The Japanese approach

In early 1996, several work colleagues of mine wanted to buy PCs in order that they could be connected to the internet. We were working in Dubai, and the UAE (of which Dubai is part) had been hooked up to the net in October 1995. I was already connected.

I went to the local computer fair with my friends and all of them got what they wanted. One guy also wanted a printer, and I recommended a model from National Panasonic which I was already using. All the PCs at this fair were loaded with Windows 95 which had been released on August 24 the previous year.

My friend who had bought the printer found that he could not use it - the drivers provided with the printer were for Windows 3.1. He called me and asked if I could do anything about it. As I had the drivers - they came on a disk when I bought the same model printer from the US - I was able to set it up for him.
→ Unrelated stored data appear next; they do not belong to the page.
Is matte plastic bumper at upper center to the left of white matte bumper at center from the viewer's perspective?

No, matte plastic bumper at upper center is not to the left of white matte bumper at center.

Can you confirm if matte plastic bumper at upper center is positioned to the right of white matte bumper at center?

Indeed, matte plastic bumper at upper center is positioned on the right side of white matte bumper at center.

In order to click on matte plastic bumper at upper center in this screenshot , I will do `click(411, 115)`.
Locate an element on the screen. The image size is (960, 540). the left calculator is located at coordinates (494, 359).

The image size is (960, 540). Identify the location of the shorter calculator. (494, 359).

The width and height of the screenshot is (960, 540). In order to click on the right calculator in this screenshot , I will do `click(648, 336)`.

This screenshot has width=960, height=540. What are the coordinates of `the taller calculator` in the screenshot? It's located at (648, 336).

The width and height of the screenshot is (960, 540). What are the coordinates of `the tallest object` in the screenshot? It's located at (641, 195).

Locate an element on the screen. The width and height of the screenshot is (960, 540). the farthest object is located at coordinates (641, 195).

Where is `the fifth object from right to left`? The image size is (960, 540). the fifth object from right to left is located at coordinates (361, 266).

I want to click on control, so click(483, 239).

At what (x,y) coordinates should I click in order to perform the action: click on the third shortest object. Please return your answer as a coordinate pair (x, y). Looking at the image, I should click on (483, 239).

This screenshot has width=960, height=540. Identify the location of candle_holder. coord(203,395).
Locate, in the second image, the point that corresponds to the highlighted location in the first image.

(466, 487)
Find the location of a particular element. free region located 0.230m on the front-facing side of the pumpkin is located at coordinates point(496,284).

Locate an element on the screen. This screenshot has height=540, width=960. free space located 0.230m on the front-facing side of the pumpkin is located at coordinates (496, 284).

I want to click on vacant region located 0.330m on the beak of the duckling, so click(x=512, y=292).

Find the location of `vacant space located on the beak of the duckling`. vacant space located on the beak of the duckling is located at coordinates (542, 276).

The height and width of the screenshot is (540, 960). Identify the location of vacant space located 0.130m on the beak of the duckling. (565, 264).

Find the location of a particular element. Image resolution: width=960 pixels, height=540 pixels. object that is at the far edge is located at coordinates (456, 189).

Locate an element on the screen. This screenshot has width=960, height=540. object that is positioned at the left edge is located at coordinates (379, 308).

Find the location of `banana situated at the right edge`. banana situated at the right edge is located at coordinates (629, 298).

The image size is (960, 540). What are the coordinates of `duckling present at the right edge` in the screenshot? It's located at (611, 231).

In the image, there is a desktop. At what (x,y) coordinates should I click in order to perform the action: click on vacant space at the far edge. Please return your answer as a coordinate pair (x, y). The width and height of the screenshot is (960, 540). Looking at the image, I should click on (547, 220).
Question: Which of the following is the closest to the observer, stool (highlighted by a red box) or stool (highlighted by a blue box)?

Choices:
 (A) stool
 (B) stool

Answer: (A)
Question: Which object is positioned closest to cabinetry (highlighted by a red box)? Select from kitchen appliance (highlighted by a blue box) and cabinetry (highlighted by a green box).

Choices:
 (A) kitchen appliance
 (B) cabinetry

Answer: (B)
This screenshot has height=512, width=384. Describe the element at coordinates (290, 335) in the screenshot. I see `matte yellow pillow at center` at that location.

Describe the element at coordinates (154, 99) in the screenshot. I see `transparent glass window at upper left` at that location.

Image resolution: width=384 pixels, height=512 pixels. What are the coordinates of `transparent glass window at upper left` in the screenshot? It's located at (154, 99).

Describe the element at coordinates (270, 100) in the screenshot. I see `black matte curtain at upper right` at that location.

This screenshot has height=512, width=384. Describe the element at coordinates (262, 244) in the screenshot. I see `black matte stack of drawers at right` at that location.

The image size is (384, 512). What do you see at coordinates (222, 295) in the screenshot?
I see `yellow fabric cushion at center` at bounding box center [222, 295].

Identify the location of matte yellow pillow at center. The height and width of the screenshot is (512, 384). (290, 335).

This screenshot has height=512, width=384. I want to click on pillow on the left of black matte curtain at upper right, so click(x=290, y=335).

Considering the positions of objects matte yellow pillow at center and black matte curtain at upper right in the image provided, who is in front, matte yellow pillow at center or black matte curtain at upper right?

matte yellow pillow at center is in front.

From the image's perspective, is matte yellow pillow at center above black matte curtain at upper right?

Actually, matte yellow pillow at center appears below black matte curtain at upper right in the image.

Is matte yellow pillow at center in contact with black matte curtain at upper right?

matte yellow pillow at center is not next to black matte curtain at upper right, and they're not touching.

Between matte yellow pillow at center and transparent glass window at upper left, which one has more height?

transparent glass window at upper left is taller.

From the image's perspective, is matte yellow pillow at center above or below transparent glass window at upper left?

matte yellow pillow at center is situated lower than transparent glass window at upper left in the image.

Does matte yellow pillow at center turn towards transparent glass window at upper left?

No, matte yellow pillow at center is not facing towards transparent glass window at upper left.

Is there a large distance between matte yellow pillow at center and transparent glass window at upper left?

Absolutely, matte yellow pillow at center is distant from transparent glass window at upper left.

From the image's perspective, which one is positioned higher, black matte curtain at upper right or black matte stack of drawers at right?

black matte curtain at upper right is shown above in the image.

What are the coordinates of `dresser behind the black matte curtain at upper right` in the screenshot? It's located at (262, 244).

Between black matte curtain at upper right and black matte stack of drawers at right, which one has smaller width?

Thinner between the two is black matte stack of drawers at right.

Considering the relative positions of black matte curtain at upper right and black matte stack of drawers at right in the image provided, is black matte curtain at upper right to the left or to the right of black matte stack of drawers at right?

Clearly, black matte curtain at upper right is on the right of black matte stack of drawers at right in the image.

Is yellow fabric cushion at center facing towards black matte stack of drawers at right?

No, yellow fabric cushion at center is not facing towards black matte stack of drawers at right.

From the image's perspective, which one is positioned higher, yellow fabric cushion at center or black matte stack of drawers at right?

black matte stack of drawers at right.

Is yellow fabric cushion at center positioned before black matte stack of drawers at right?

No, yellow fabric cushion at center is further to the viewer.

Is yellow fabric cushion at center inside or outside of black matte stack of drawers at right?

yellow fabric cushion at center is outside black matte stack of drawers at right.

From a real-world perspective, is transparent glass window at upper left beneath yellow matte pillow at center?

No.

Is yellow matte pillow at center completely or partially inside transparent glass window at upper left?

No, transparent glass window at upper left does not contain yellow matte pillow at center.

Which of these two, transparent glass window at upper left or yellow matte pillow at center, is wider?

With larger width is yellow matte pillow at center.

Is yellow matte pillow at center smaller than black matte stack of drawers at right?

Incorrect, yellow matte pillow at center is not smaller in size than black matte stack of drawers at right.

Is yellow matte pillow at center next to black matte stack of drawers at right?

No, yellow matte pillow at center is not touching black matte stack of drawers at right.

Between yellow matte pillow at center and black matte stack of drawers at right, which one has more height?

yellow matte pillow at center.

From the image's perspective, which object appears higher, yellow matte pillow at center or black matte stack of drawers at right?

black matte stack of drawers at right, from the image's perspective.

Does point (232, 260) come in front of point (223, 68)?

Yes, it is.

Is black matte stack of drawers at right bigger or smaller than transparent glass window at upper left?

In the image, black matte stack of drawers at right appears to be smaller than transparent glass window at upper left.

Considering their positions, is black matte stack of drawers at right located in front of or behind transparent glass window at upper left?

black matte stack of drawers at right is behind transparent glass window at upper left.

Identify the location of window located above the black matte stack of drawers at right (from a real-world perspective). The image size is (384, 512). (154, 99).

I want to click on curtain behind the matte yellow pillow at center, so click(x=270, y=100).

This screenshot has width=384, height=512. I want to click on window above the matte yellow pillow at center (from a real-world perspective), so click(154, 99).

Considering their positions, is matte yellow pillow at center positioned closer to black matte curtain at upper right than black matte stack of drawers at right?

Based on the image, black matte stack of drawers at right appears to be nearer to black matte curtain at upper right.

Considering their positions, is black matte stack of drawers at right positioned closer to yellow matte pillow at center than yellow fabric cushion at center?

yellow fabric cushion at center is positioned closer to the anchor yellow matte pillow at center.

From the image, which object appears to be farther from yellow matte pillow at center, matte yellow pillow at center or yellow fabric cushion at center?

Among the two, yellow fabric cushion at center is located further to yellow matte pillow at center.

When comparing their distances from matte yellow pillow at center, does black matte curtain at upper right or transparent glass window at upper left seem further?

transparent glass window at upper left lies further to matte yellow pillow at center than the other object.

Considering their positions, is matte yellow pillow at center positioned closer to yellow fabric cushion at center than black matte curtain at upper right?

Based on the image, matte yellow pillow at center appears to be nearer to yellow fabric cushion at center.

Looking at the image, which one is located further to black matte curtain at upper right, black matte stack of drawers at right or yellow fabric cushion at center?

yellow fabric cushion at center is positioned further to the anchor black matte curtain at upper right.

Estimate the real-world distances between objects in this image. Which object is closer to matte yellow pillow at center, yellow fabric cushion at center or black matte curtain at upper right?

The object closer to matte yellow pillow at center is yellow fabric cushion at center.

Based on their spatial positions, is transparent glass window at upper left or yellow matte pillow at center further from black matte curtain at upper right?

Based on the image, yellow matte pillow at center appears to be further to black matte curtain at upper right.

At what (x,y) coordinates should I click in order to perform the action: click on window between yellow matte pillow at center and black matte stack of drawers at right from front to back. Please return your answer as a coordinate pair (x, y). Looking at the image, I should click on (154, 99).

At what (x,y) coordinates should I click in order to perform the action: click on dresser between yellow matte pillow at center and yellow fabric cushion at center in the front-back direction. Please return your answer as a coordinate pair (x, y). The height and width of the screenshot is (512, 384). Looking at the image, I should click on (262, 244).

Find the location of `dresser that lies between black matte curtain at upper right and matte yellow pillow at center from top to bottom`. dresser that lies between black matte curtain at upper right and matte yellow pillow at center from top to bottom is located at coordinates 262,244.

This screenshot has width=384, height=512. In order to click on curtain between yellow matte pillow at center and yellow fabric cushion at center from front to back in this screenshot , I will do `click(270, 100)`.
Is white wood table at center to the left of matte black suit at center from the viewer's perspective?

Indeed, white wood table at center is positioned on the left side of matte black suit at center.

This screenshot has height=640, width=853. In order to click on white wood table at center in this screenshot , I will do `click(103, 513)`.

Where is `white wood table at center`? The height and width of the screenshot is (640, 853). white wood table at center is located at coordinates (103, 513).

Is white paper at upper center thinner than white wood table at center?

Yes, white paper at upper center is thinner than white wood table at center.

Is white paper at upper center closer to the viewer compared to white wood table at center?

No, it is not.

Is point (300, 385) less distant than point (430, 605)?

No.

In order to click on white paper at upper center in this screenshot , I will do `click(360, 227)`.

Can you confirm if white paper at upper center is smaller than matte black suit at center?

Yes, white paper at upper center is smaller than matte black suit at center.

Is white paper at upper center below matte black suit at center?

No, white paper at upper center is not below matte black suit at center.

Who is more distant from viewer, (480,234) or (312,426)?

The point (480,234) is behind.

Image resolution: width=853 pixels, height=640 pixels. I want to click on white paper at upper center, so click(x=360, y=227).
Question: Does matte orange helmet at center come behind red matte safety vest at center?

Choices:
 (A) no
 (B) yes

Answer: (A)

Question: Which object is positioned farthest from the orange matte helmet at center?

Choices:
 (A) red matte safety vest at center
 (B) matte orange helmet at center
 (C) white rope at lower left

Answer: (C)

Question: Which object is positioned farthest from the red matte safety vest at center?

However, I felt that he was entitled to receive the drivers for Windows 95 as the printer had been sold to him at an exhibition where all the PCs had this operating system. I had assumed that nobody would sell a printer with outdated drivers at such an exhibition.

I called the local Panasonic distributor, Oman National Electronics, and spoke to an Indian salesman there. The man was nothing short of rude. He even had the gumption to tell me that I was not supposed to use my driver disk (which I had obtained from the US when I bought the printer there) to set up printers bought in the UAE. That really got my goat.

I searched the Panasonic site for an email address and found several - these were the early days of the web and companies had provided numerous contact addresses. I wrote a detailed email to one of the executives and sent it to Panasonic.

Not for nothing are the Japanese able to dominate the electronics trade. Two days later, at work, the receptionist, a somewhat excitable lad from Pakistan, called me to say that someone from Japan wanted to speak to me.

The gent who came on the line identified himself as one Kunio Katakura. He apologised for the lack of proper drivers with the printer. I was floored - here was this man, taking the trouble to call me from Japan and apologise for something which was not his fault.

But it didn't end there. Katakura told me he had sent the drivers on disk by courier to me at the office address (mail was not delivered to houses at that time in Dubai, only to post office boxes) and said that I could call him if I had any further problem with this printer.

Next day, the courier delivered a parcel to me at work. Inside were two diskettes with the drivers for Windows 95, a message from Katakura apologising for the trouble we had faced, and a contact if we needed anything further.

Friends often ask me for my opinion before they buy electronic components. After an experience like this, why would one feel diffident about recommending a product from Panasonic?